Let $U \sim \mathcal{E}(1)$ (exponential random variable with parameter $1$) and $V$ a uniform distributed random variable on $(0,1)$.
We assume that $U$ and $V$ are independent.
Define $X: = \sqrt{U}\cos(2\pi V)$ and $Y: = \sqrt{U} \sin(2\pi V)$.
I have to compute the distribution of $(X,Y)$.
Now what they do is the following:
Let $\phi: \mathbb{R}^2 \to \mathbb{R}_+$ be measurable.
$\mathbb{E}[\phi(X,Y)] = \int_0^{+\infty} \int_0^1 \phi(\sqrt{u} \cos(2\pi v), \sqrt{u} \sin(2\pi v)) e^{-u} du dv$
I don't how to derive this, the remaining steps are clear to me.
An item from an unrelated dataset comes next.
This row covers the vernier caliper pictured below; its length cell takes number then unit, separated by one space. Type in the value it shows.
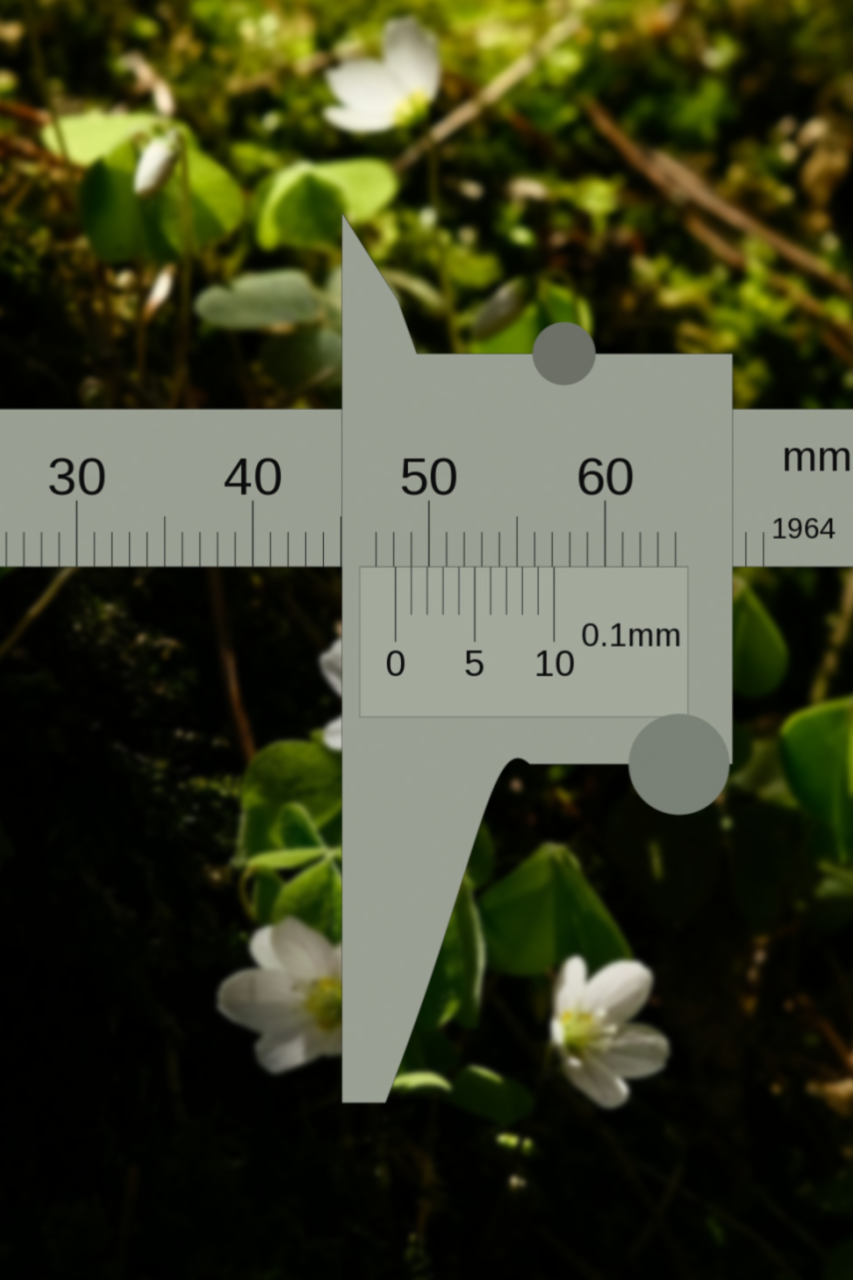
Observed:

I'm aware of the formula:
$\mathbb{E}[f(X)] = \int_Ef(X) d \mathbb{P}_X(X)$ but I don't how this was applied to my case.
I know that the denisty of $U$ is $e^{-x}$ and the one of $V$ is $1_{[0,1]}$ (indicator function). And since $U$ and $V$ are by assumption independent we have that the density of $(U,V)$ is $e^{-x}1_{[0,1]}$ (the product of the two densities).
Hint
Let $\varphi :(0,\infty )\times (0,1)\to \mathbb R^2$ defined by $\varphi (u,v)=(\sqrt u\cos(2\pi v),\sqrt u\sin(2\pi v))$, i.e. $(X,Y)=\varphi (U,V)$.
$$\mathbb P\{(X,Y)\in B\}=\mathbb P\{(U,V)\in \varphi ^{-1}(B)\}=\int_{\varphi ^{-1}(B)}f_{(U,V)}(u,v)dudv=\int_Bf_{(U,V)}(\varphi ^{-1}(x,y))|J_{\varphi ^{-1}(x,y)}|dxdy.$$
Therefore $$f_{(X,Y)}(x,y)=f_{(U,V)}(\varphi ^{-1}(x,y))|J_{\varphi ^{-1}(x,y)}|,$$
where $J_{g(s,t)}$ denote the jacobian of the function $g$ at $(s,t)$. Just compute $\varphi ^{-1}$ and you are done.